Items listed in a dataset
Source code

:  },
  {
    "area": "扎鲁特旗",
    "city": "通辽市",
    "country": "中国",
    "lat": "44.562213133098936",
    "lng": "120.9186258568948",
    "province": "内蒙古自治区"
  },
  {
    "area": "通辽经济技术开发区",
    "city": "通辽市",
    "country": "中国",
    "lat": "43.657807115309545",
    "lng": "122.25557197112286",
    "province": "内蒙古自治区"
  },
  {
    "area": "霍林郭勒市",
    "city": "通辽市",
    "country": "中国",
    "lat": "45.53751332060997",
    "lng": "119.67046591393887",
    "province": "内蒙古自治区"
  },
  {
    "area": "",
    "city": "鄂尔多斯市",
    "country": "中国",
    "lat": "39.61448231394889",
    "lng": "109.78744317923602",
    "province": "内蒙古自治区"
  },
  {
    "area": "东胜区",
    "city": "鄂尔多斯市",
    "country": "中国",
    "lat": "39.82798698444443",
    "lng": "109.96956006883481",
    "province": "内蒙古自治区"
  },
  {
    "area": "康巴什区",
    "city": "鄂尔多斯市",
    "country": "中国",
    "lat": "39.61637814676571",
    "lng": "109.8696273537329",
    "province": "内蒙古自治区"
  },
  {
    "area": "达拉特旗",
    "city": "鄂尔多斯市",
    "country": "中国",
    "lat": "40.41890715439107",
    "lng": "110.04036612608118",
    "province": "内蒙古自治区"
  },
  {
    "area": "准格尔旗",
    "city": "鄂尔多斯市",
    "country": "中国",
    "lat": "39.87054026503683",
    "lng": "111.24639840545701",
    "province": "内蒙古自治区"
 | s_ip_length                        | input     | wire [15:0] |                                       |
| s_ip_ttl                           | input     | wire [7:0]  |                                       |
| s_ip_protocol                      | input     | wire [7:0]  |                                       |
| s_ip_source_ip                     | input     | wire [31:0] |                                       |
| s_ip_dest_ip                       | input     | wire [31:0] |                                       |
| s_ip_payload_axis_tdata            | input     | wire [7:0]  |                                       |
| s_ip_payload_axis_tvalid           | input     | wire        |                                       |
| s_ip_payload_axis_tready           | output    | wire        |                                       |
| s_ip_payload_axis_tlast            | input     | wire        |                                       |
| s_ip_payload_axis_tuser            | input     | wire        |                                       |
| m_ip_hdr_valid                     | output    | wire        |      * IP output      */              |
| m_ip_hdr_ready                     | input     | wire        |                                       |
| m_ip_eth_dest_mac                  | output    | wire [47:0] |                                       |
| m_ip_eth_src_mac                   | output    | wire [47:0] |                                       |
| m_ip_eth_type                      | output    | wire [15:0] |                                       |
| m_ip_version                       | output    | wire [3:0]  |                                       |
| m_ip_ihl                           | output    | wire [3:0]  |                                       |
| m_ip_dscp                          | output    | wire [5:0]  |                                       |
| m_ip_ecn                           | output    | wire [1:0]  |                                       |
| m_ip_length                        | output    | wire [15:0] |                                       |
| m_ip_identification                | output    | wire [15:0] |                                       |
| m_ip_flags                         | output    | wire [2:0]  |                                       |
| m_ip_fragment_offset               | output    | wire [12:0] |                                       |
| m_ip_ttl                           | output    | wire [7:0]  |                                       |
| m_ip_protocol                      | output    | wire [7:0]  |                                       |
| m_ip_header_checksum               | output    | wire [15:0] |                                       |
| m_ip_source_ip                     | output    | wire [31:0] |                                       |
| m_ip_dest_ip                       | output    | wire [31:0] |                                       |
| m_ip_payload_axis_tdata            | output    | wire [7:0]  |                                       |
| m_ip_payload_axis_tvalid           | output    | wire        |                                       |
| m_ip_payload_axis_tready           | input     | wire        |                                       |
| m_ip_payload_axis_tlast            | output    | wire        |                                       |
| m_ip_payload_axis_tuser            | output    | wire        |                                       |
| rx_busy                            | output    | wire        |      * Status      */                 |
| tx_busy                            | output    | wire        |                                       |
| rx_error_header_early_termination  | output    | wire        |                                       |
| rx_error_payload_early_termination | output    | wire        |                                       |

= Task =
Determine how many lines of the records above contain the word "area", and report only that number.

= Answer box =
8